Request:
In the stretch from the line containing "pose: elev=6.8 azim=107.0" through the line containing "Dot at: (272, 260)", swap "elev" for "elevation" and write those lines out again with nothing else altered. Leave the pictures out.

Data shown:
□ □ □ □ □

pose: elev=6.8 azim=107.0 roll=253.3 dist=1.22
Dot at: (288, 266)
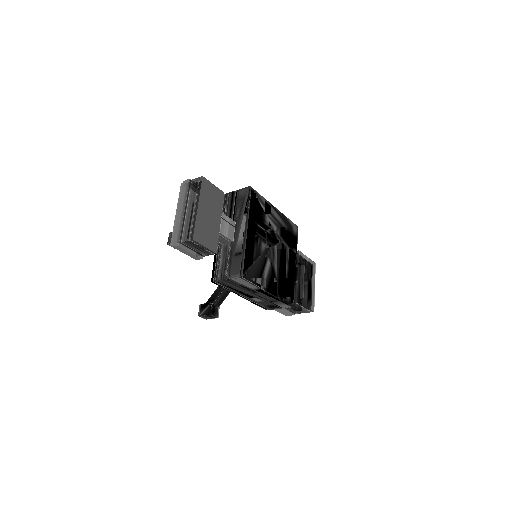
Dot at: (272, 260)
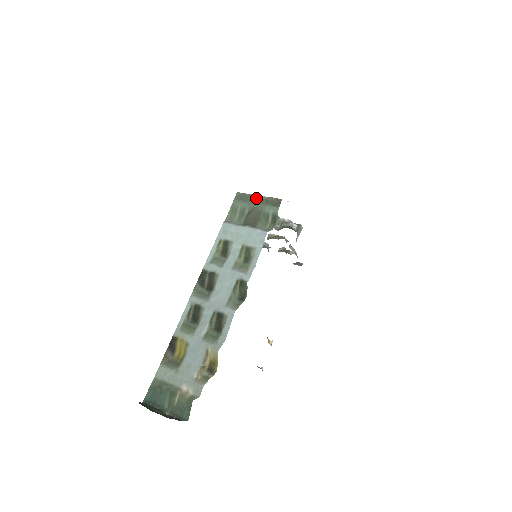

□ □ □ □ □

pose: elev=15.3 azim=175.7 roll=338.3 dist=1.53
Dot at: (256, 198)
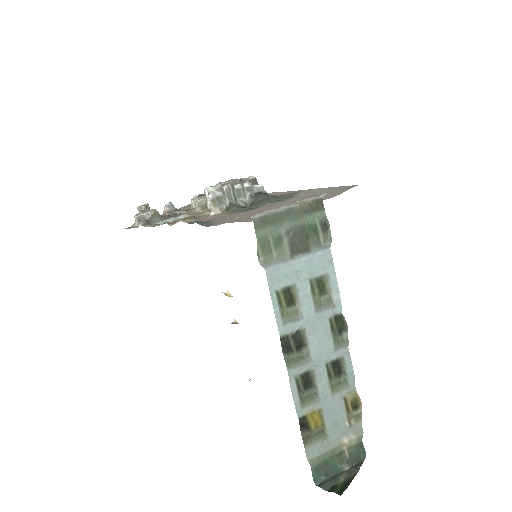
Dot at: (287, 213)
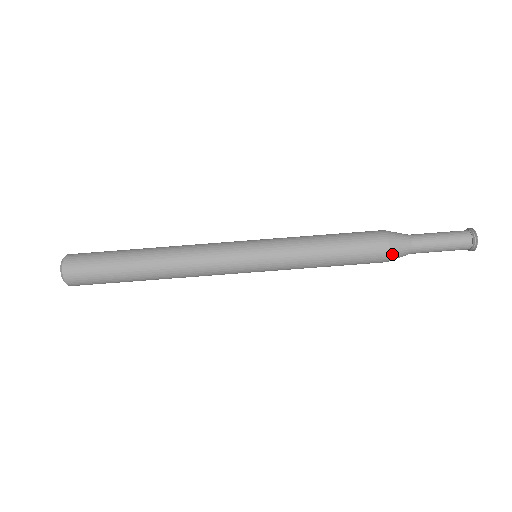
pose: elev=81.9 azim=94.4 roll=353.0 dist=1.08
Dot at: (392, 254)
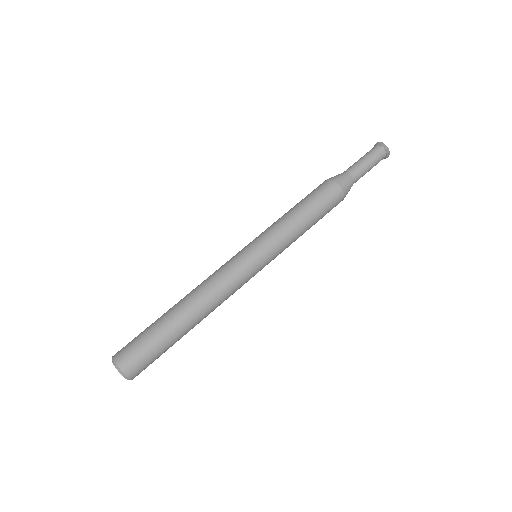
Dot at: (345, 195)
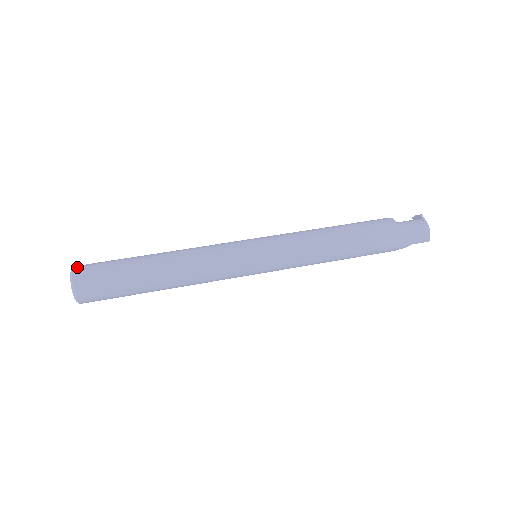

□ □ □ □ □

The output:
pose: elevation=6.8 azim=107.0 roll=253.3 dist=1.22
Dot at: (288, 266)
Dot at: (272, 260)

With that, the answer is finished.